** Opening Exercise material block **

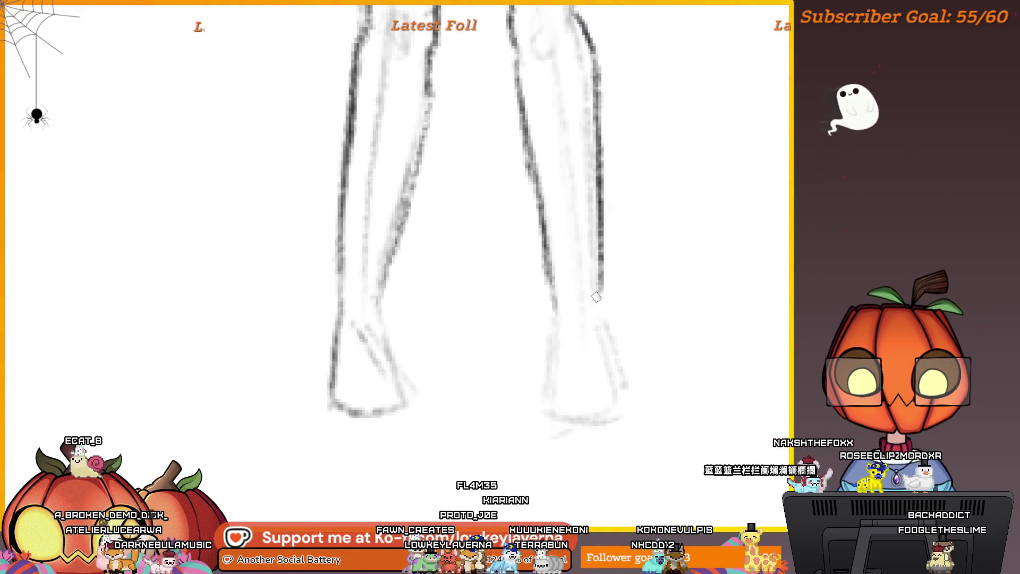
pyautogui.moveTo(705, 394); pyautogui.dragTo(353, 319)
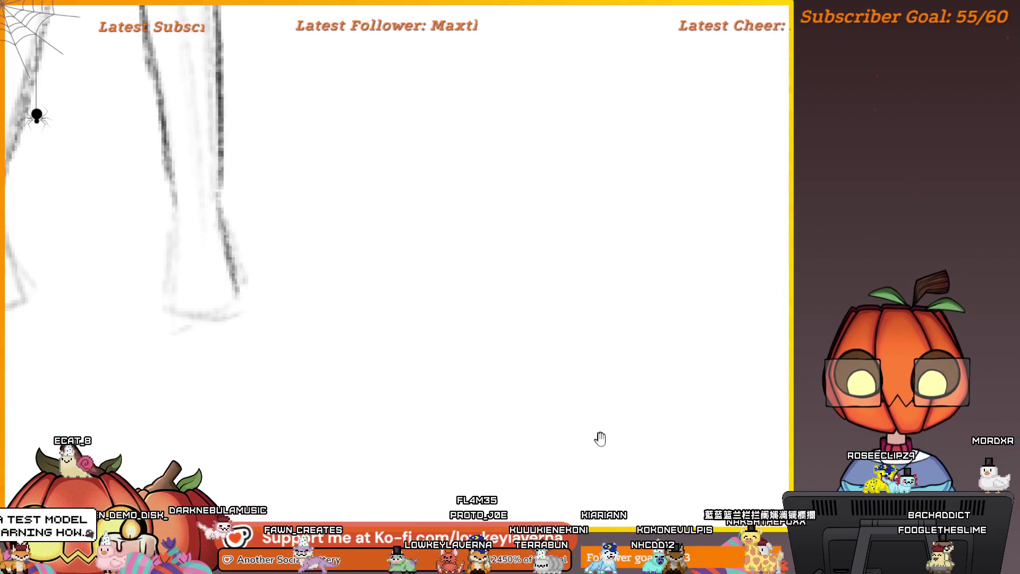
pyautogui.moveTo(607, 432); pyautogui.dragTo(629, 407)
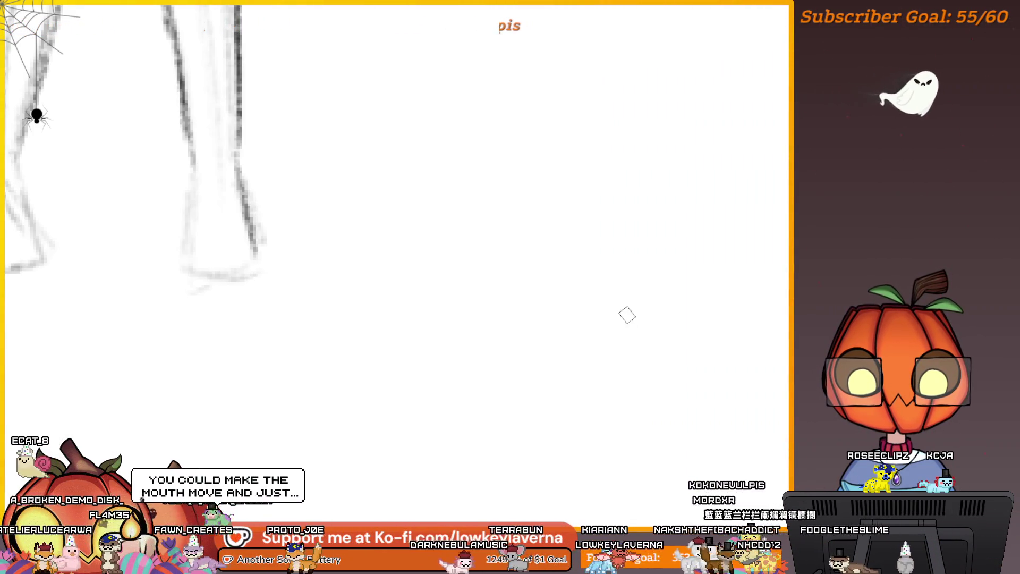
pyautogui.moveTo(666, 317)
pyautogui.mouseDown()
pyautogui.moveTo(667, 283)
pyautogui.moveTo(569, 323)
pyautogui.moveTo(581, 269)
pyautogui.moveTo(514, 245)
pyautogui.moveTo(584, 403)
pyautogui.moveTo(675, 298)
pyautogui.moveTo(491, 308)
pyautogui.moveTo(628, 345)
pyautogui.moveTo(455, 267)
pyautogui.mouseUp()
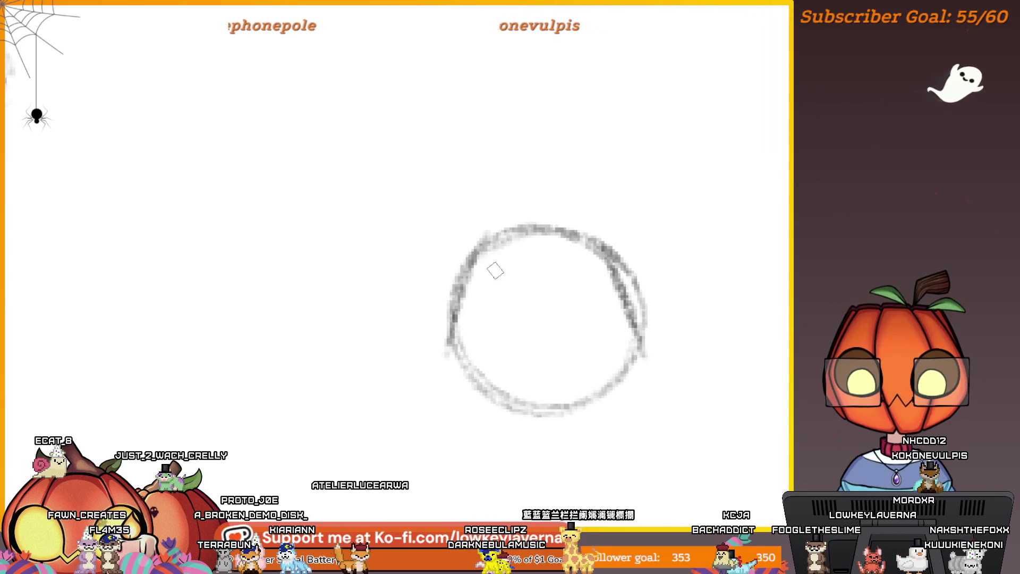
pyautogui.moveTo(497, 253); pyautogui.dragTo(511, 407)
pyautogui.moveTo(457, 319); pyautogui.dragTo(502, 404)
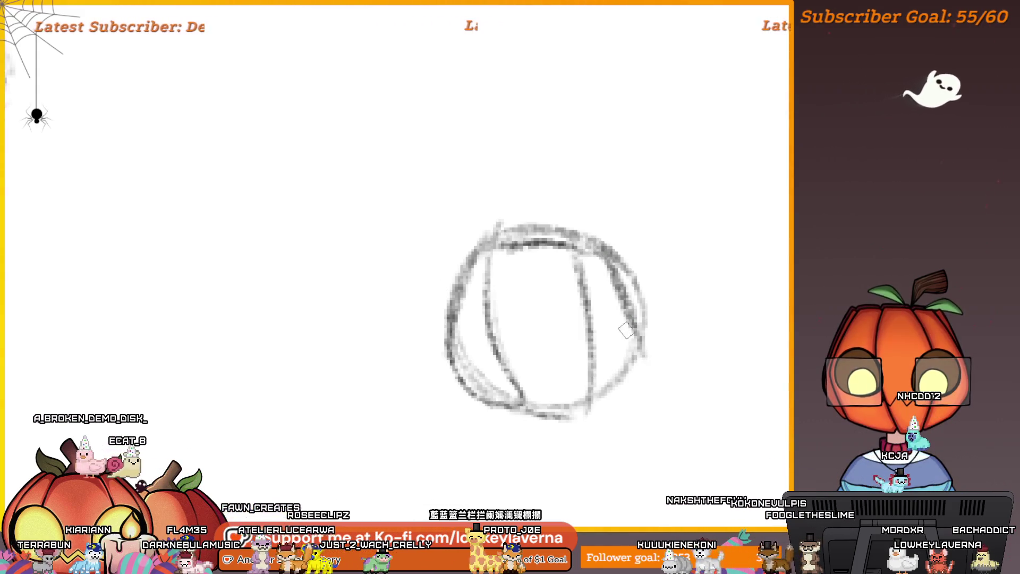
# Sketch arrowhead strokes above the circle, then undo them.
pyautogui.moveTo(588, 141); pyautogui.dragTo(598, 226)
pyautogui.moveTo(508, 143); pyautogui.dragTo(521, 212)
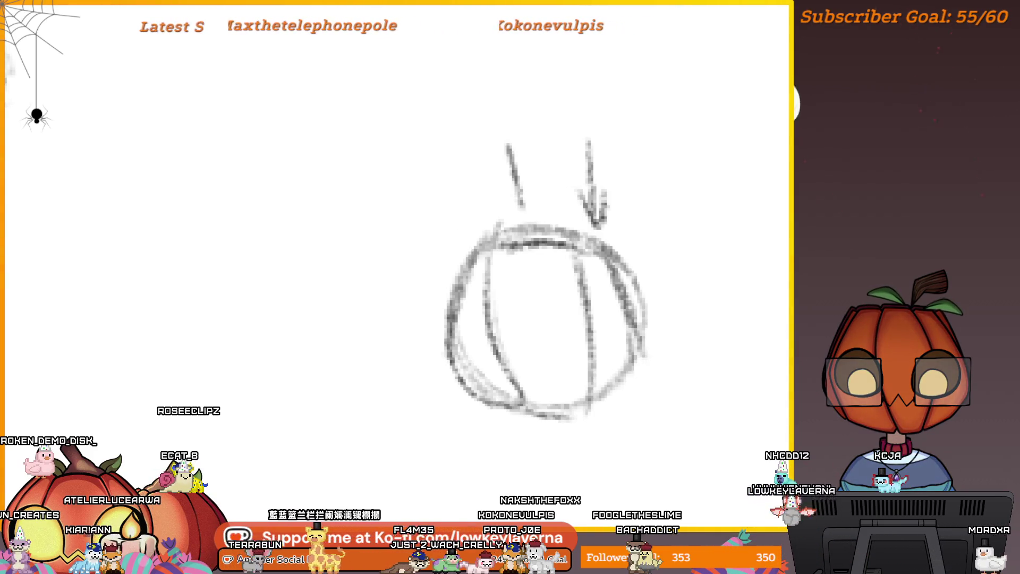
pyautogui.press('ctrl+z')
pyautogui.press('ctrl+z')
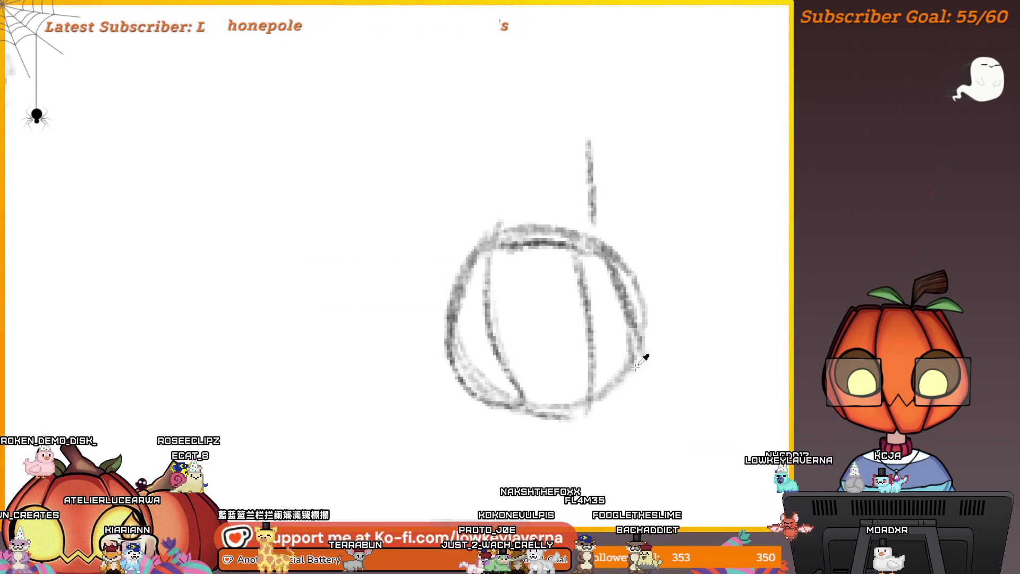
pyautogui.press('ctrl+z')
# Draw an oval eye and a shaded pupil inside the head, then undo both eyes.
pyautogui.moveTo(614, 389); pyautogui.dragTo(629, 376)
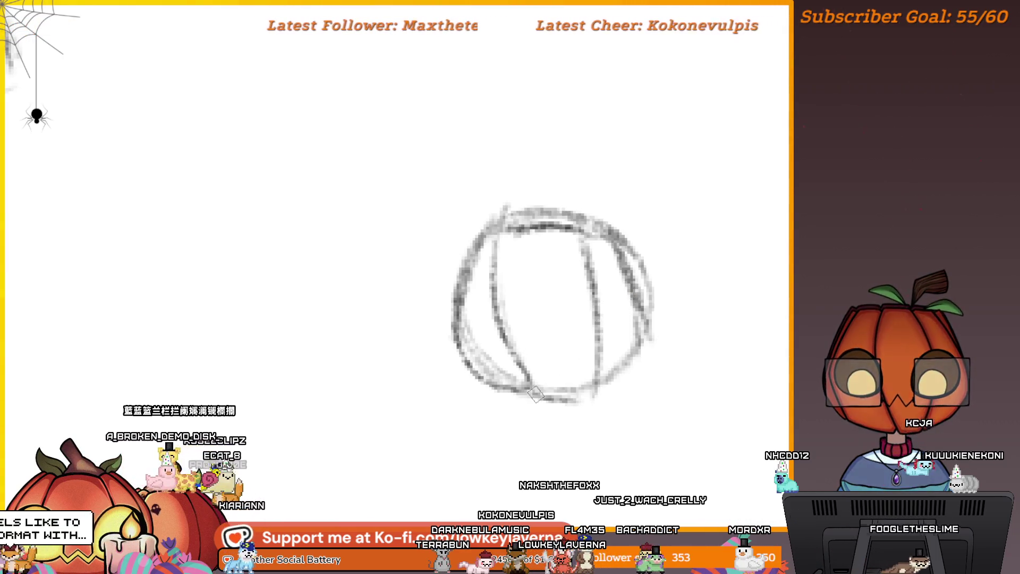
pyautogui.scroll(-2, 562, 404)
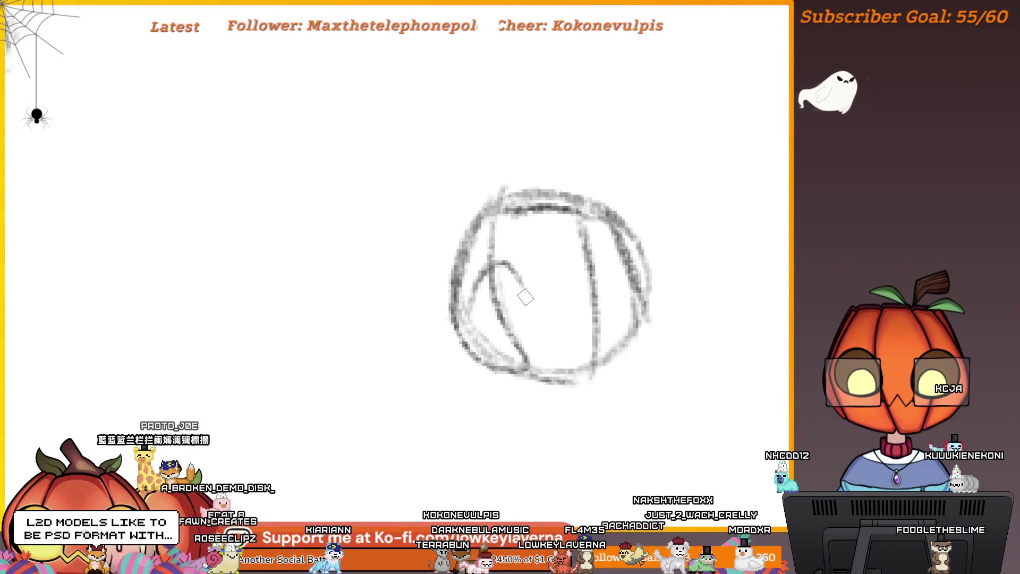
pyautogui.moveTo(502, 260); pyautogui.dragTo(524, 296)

** Closing Exercise material block **

*Work item*: Please retype, exactly and with the pictures left out, the lines from the line containing "pyautogui.moveTo(508, 143); pyautogui.dragTo(521, 212)" through the last line of the records above.

*Response*:
pyautogui.moveTo(508, 143); pyautogui.dragTo(521, 212)
pyautogui.press('ctrl+z')
pyautogui.press('ctrl+z')
pyautogui.press('ctrl+z')
# Draw an oval eye and a shaded pupil inside the head, then undo both eyes.
pyautogui.moveTo(614, 389); pyautogui.dragTo(629, 376)
pyautogui.scroll(-2, 562, 404)
pyautogui.moveTo(502, 260); pyautogui.dragTo(524, 296)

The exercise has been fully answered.